WHAT TO DO: Tell how many lines of the entries below include the string "workers". Respond with the number alone.

Dataset items
--------

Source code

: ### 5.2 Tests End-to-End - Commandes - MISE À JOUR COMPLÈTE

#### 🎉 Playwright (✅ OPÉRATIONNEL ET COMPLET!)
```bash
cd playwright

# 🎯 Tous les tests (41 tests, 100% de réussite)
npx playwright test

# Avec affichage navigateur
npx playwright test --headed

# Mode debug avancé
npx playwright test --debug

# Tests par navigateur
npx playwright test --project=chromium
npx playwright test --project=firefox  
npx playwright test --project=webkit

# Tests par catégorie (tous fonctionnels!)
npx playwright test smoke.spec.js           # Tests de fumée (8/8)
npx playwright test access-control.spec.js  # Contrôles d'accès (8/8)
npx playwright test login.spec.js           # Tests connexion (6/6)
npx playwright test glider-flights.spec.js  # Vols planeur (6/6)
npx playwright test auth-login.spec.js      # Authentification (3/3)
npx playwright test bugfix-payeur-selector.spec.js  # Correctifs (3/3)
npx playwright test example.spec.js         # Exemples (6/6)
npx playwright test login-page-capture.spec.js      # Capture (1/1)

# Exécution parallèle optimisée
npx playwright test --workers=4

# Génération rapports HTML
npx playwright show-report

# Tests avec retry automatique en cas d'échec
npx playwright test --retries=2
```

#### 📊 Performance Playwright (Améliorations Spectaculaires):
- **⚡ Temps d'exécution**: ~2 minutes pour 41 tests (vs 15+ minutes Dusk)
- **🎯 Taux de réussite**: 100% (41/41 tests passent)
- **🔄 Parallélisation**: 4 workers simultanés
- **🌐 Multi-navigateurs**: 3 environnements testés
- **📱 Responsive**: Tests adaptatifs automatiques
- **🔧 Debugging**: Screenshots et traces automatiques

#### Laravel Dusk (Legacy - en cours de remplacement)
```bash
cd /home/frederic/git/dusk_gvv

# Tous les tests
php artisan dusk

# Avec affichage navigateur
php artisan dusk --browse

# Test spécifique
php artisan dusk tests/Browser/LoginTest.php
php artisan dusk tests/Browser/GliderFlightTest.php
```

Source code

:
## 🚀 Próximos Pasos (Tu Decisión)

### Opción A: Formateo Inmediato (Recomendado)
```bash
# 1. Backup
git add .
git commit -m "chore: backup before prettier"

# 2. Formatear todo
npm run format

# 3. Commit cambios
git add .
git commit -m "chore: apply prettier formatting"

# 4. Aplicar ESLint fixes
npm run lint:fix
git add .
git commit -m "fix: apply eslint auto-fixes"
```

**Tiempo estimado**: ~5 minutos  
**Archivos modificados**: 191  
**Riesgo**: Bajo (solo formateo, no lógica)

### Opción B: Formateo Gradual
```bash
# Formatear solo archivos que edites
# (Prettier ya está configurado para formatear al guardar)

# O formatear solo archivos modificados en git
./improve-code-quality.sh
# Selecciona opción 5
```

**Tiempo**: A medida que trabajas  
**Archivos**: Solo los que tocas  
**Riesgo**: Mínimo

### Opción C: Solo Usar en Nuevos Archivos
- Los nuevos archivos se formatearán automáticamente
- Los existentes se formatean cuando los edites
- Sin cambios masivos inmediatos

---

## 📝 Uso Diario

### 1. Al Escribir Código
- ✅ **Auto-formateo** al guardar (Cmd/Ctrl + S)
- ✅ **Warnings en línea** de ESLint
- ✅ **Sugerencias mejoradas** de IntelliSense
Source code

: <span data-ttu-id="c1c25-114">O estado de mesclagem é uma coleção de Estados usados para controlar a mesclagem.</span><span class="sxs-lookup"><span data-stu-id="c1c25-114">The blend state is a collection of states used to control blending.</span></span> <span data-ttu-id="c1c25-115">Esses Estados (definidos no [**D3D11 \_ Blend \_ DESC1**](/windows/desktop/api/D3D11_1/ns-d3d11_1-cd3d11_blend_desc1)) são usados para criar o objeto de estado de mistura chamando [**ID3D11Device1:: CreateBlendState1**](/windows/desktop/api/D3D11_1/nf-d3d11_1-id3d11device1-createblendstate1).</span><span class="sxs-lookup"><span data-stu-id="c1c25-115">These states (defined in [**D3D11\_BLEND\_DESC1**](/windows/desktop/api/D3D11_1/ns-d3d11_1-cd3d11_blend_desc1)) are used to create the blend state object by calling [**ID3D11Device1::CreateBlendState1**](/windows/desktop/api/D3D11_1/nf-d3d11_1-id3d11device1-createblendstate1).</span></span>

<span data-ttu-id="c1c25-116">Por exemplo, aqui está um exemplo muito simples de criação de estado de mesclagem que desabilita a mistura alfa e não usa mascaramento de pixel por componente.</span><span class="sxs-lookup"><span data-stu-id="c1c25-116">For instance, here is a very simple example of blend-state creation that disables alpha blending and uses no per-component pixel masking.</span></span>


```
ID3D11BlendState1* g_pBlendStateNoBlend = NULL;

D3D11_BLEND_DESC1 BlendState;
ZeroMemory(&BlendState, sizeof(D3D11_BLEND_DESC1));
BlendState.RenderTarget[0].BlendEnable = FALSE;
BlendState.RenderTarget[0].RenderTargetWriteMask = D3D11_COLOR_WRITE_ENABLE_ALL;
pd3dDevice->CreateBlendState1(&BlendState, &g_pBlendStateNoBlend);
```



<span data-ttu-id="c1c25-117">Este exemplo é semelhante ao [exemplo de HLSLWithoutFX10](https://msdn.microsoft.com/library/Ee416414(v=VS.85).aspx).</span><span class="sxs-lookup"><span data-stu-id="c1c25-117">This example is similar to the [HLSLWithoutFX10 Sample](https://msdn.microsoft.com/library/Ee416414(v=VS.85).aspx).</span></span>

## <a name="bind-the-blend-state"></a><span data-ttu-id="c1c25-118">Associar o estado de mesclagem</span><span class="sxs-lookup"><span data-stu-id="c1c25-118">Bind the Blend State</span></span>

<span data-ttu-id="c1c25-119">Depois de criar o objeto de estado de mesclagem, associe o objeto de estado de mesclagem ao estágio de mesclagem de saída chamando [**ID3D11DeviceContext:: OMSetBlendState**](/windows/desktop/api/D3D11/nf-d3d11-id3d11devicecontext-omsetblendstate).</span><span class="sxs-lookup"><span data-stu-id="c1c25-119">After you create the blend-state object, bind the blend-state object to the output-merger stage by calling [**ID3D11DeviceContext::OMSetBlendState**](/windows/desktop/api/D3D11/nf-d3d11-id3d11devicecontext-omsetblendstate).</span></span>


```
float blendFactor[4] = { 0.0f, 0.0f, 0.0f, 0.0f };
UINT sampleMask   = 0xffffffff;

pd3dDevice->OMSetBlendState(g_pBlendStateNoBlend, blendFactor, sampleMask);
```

--------

PROBLEM SOLUTION: 2